Below are some entries; reproduce them exactly and leave every picture out.

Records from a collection
:::

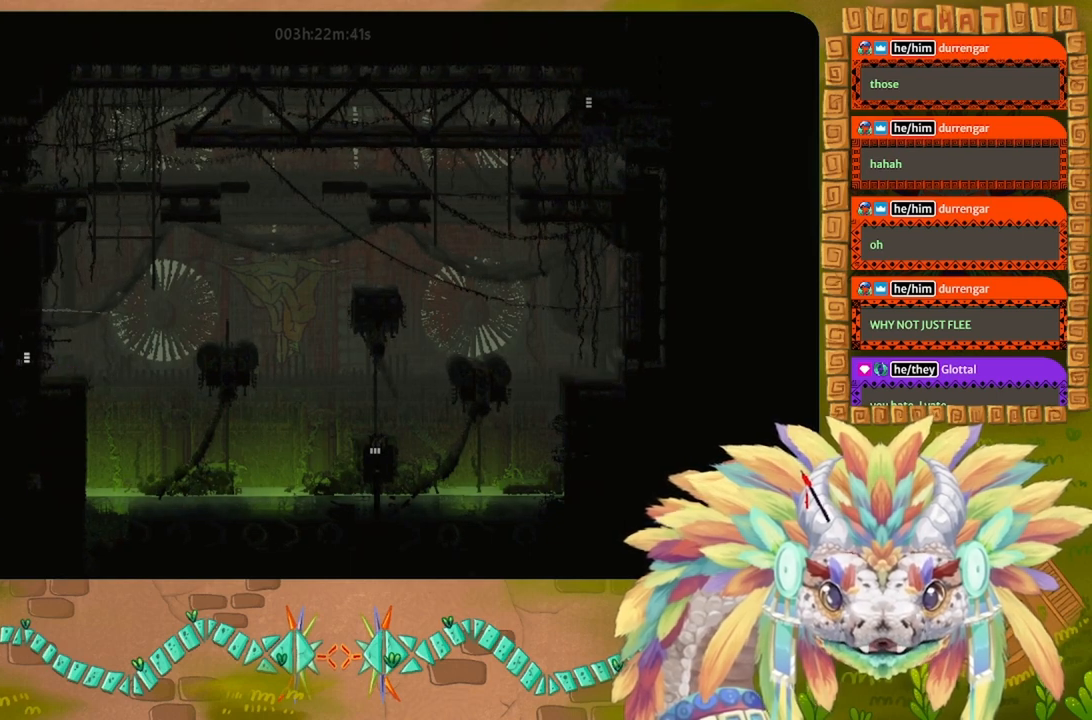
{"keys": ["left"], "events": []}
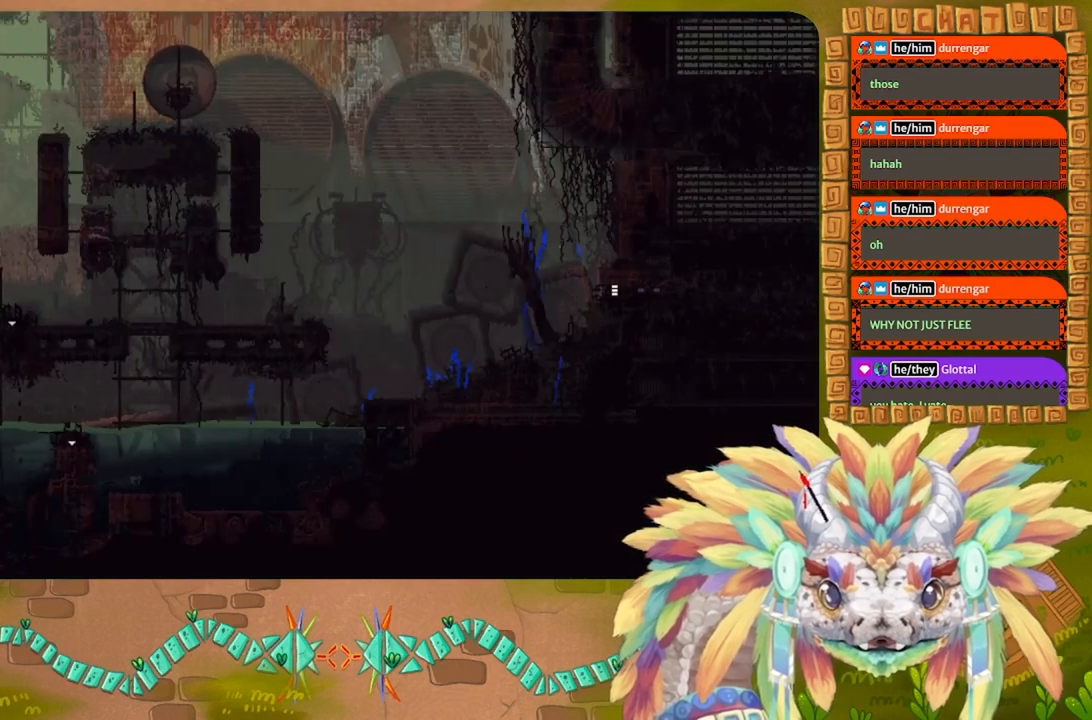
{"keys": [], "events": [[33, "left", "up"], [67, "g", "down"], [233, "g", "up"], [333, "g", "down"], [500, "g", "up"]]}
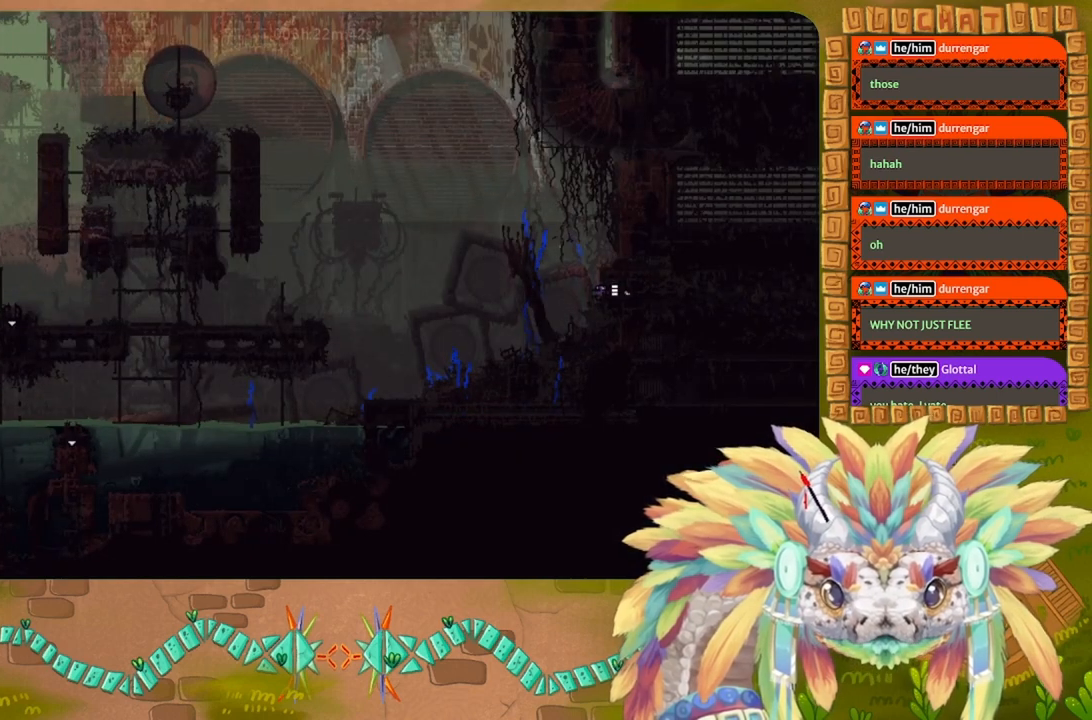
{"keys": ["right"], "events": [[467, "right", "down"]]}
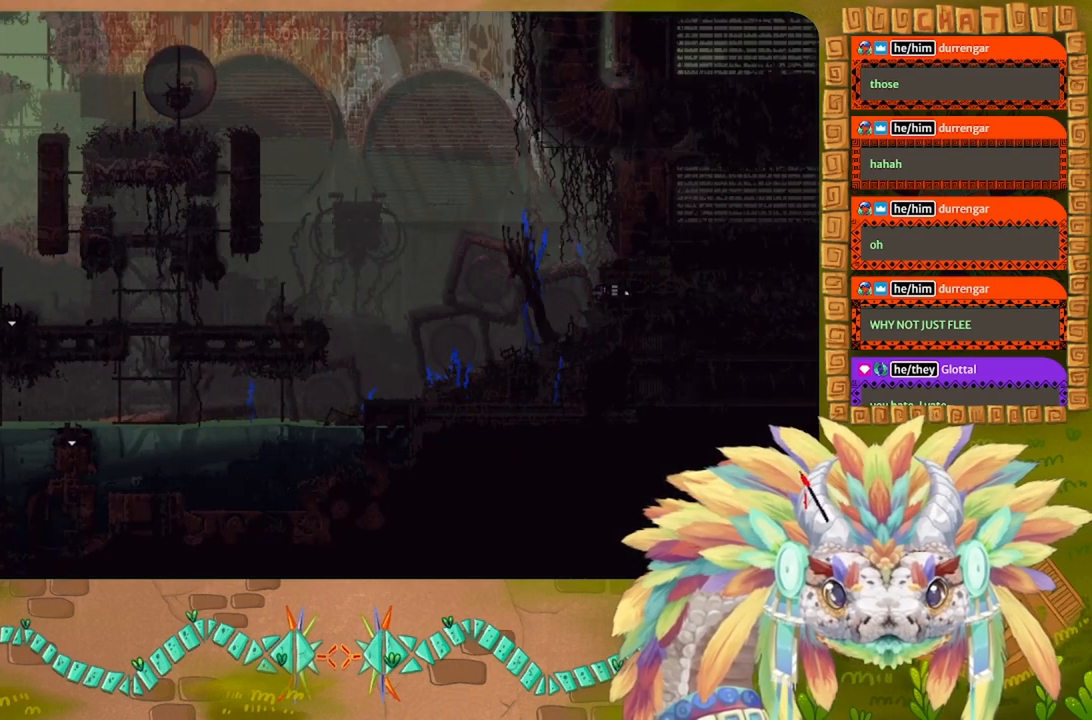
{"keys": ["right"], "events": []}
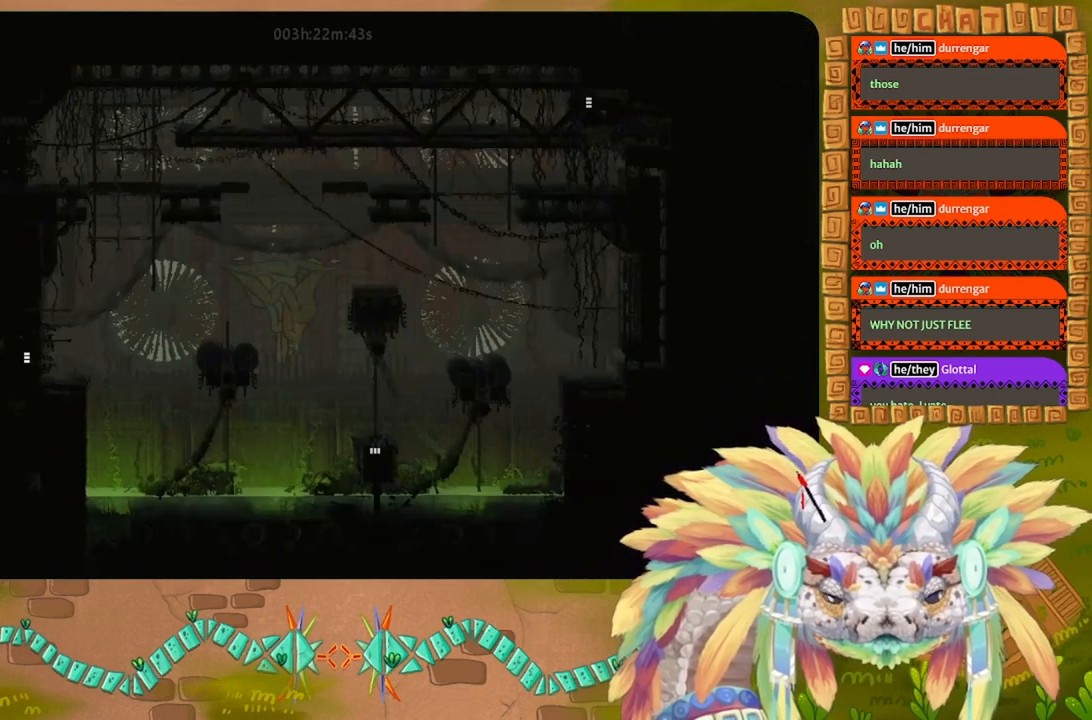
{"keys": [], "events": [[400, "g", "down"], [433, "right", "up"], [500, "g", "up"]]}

:::

RESPONSE BELOW:
{"keys": ["left"], "events": []}
{"keys": [], "events": [[33, "left", "up"], [67, "g", "down"], [233, "g", "up"], [333, "g", "down"], [500, "g", "up"]]}
{"keys": ["right"], "events": [[467, "right", "down"]]}
{"keys": ["right"], "events": []}
{"keys": [], "events": [[400, "g", "down"], [433, "right", "up"], [500, "g", "up"]]}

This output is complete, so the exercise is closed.